You are viewing a plain text version of this content. The canonical link for it is here.
Posted to user@nutch.apache.org by Chun Wei Ho <cw...@gmail.com> on 2006/02/16 05:30:01 UTC

Hardware Requirements for a large index?

Hi,

I am in the process of deciding specs for a crawling machine and a
searching machine (two machines), which will support merging/indexing
and searching operations on a single index that may scale to about
several million pages (at which it would be about 2-10 GB, assuming
linear growth with pages).

What is the range of hardware that I should be looking at? Could
anyone share their deployment/hardware specs for a large index size?
I'm looking for RAM and CPU considerations.

Also what is the preferred platform - Java has a max memory allocation
of 4GB on Solaris and 2GB on linux? -> Does it make sense to get more
RAM than this?

Thanks!

CW

Re: Hardware Requirements for a large index?

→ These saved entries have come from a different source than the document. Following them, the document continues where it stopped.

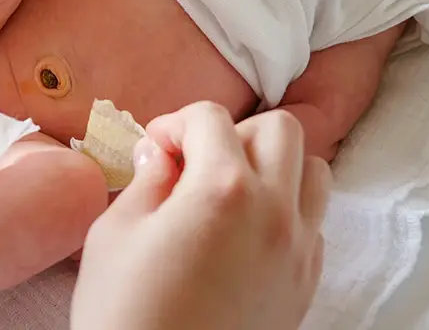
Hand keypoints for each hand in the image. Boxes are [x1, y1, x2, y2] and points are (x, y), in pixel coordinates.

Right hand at [71, 103, 330, 329]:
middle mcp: (274, 211)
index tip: (155, 149)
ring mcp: (298, 249)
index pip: (211, 117)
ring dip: (273, 167)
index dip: (175, 124)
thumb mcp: (114, 234)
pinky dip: (286, 211)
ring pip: (313, 172)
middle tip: (195, 163)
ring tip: (229, 193)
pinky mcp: (306, 283)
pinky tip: (243, 234)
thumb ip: (146, 180)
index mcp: (222, 190)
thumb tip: (162, 154)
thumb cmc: (125, 314)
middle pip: (281, 129)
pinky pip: (314, 223)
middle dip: (234, 133)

Posted by Stefan Groschupf <sg...@media-style.com>.
> I am in the process of deciding specs for a crawling machine and a
> searching machine (two machines), which will support merging/indexing
> and searching operations on a single index that may scale to about
> several million pages (at which it would be about 2-10 GB, assuming
> linear growth with pages).
There are some rule of thumbs in the wiki that are still up to date  
for the index itself sine they are more related to lucene.
In general my suggestion is start small and grow with your need,  
hadoop is perfect for that.

> What is the range of hardware that I should be looking at? Could
> anyone share their deployment/hardware specs for a large index size?
> I'm looking for RAM and CPU considerations.
>
> Also what is the preferred platform - Java has a max memory allocation
> of 4GB on Solaris and 2GB on linux? -> Does it make sense to get more
> RAM than this?

As far I know you should be able to use more memory with a 64bit jvm.